Auch die Jünger selber waren sich manchmal gar nicht so sicher, wen sie da eigentlich vor sich haben. Es gab einige, die an seine außergewöhnliche Verbindung mit dem Göttlichen glaubten und einige, die ihn eher als Teil übertriebenen Fan-Kultes anschauten.

Genau diesen Zwiespalt der Jünger spürte Jesus. Daher kommt auch seine Bemerkung, dass nur der die Verbindung von Gott und Mensch in seiner Person begreift, der das nicht aus eigener Kraft schaffen will, sondern weil Gott selber ihm dieses Vertrauen in den Gottessohn einpflanzt.

Sollen wir das glauben, heute im Jahr 2003? Der Mensch Jesus ist auch Gott, voll und ganz in einer Person. Jesus, mehr als nur Deutschlands oder der ganzen Welt Superstar, der leibliche Sohn Gottes?

Warum will er überhaupt, dass wir so etwas begreifen? Das übersteigt doch jegliches menschliches Verstehen? Wir, die wir gewohnt sind, alles erklären zu können. Und wenn wir selber etwas nicht erklären können, dann gibt es sicher noch einen Spezialisten, der das aufschlüsseln kann.
Aber hier versagen menschliche Erklärungskünste:
Ein Mensch, den man mit der Hand anfassen konnte, der vor 2000 Jahren gelebt hat, den sollen wir auch heute noch als den Sohn Gottes verehren und das soll nicht nur eine fromme Erfindung sein, sondern historisch und real?

Diese vor allem für die Jünger schwer zu verstehende Tatsache ist wie ein Geheimnis, das nicht zu lüften ist. Es bleibt nur die Möglichkeit des Vertrauens. Vertrauen in einen Menschen wie Jesus, das man keinem anderen Menschen gegenüber haben kann.

Menschen, die zu außergewöhnlicher Berühmtheit gelangt sind, können manchmal zwar Vorbilder sein, doch stecken in ihrer Menschlichkeit immer auch Fallen für diejenigen, die an ihnen ihre Lebensgestaltung orientieren.
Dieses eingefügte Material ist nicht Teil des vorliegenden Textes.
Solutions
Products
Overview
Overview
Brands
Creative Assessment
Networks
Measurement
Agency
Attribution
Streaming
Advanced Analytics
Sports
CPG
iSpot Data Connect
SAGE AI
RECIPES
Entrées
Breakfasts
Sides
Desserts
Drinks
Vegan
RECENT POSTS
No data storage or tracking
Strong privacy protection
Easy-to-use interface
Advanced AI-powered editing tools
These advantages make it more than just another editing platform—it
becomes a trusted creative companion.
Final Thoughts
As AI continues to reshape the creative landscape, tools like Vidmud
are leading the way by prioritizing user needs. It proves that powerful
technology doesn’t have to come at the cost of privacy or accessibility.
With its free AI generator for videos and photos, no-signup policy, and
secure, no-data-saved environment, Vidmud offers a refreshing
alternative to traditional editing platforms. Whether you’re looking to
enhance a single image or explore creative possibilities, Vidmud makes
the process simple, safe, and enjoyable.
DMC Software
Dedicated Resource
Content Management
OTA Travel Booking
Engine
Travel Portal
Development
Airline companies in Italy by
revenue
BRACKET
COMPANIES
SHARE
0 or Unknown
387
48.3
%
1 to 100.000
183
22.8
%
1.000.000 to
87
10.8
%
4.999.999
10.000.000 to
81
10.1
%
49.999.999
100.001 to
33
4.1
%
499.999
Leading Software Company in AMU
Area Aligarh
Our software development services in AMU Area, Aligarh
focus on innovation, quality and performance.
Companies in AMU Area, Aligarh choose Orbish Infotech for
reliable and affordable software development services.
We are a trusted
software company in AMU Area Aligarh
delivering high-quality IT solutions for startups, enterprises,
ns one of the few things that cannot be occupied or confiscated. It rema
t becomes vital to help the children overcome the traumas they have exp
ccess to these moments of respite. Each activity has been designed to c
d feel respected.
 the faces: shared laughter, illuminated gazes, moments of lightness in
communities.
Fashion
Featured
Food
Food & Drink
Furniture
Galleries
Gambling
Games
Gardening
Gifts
Der Mensch Jesus Christus, der über das Menschliche hinaus in die Gottheit hineinreicht, kann nie eine Enttäuschung sein. Die Berührung mit seiner Person ist gleichzeitig Berührung mit seiner Botschaft, die nach ihm benannt ist.
Wer so wie Jesus Christ heißt, kann davon profitieren, dass der christliche Glaube keine rein menschliche Grenzen hat. Über das hinaus, was der Mensch vermag, lebt in Jesus die göttliche Perspektive, die den Menschen über das menschliche Maß hinaus tragen kann.

Es gibt viele Menschen, selbst ernannte oder gekürte Ikonen, die sich selbst zum Guru machen oder von den Fans dazu ernannt werden. Doch wo bei der Pop- oder der Fußball-Ikone am Ende nur die Investition der Fans in Kultartikel zählt, damit die gemachten Heiligen ihren übertriebenen Lebensstandard zahlen können, steht bei Jesus alleine der Mensch im Mittelpunkt.
Nicht der Mensch, der besonderes leisten kann, sondern der Mensch, der im Vertrauen auf Gott sein Leben gestalten will und auf die Botschaft Jesu hört, statt das zu tun, was „man“ halt so tut.

Das lautere Geschrei kommt sicher von denen, die sich die Medien zu eigen gemacht haben, um nur ja immer im Gespräch zu bleiben. Die Qualität hat aber alleine der Mensch gepachtet, der sich als Christ auf das verlässt, was nicht mit Geld zu bezahlen ist: Die Zuneigung eines Gottes zu mir kleinem, vielleicht völlig unbekannten und so gar nicht besonderem Menschen, der durch die Liebe Gottes und seine Zuneigung zum Kleinsten und Schwächsten das Gefühl hat vor Gott ein ganz besonderer Star zu sein.